Hairdos and don'ts
Stephanie's Ponytail, Story by Robert Munsch, Art by Michael Matchenko.
Robert Munsch is a Canadian storyteller and Stephanie's Ponytail is one of his wonderful stories. The book can be read by children in the 5-8 age group while younger ones will love to listen to the amusing story bordering on silliness. However, it is amazing how such a hilarious tale can stem out of an issue of immense sensitivity and concern among young and older children. The crux of the book is peer pressure and individualism. Or simply put, not trying to copy others but to try and be thyself in a crowd.
Stephanie is a school going kid who wants to be different. Realizing that none of her classmates have a pony tail she chooses to go to class with one at the back of her head. Although the other kids initially ridicule her, they finally end up imitating her, tying up their own hair just like hers. Irritated, Stephanie appears with a pony tail on the side the next day. It does not take long for the entire gang to now come up with pony tails on their sides.The cycle repeats in the ensuing days with an annoyed Stephanie doing differently positioned ponytails every day and her peers succumbing to the trend. The story takes a twist when Stephanie, one morning, announces her intent to shave her head! Accustomed to blindly copying Stephanie, the class tries to turn it up a notch. The next morning the kids appear like tonsured monks awaiting the arrival of a bald Stephanie. But smart Stephanie turns up with a nice jolly little pony tail at the back of her head! The hilarious climax is topped off with an angry mob running behind a beaming Stephanie!!!

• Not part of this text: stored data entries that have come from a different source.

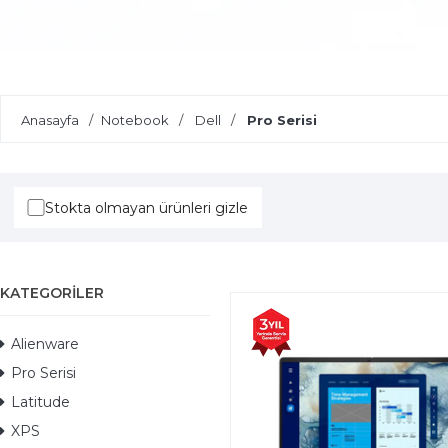
Yapay Zeka Destekli Laptoplar
Anasayfa
Notebook
Dell
Pro Serisi
Stokta olmayan ürünleri gizle
KATEGORILER
Alienware
Pro Serisi
Latitude
XPS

I confess I have not done justice to the narration. However, I will try my best to peel off the layers of the story to unravel what it offers for children and parents.
First off, it has the potential to cater to a broad age spectrum. Secondly, humor and wit are probably the best vehicles to drive home a message. The portrayal of the persona of Stephanie deserves special mention - daring, fearless, individualistic, creative, assertive and trendsetting. This is revealed through the numerous occasions when she remains unstirred by peer criticism and childish mockery. This can be a valuable attribute to cultivate in kids. An equally important lesson is more moralistic - the decline of the copy cat empire! Neatly wrapping up the package are the illustrations, guaranteed to make children and parents guffaw!
A word of caution about the language in a few places, when the kids can seem to come off too hard on Stephanie and a rebellious Stephanie yelling back. It can become a non-issue by masking it with creative substitutes for the pristine listener. This of course is very subjective, just a heads up for you to flip through the pages before you pick it up.
This book was a rewarding find for me to read to my preschooler who is more of a follower than a leader amongst her peers. The girly subject of pony tails sure hit the spot with the female pre-wiring, in her case:)
The perfect book for the ready-to-ape school-goer.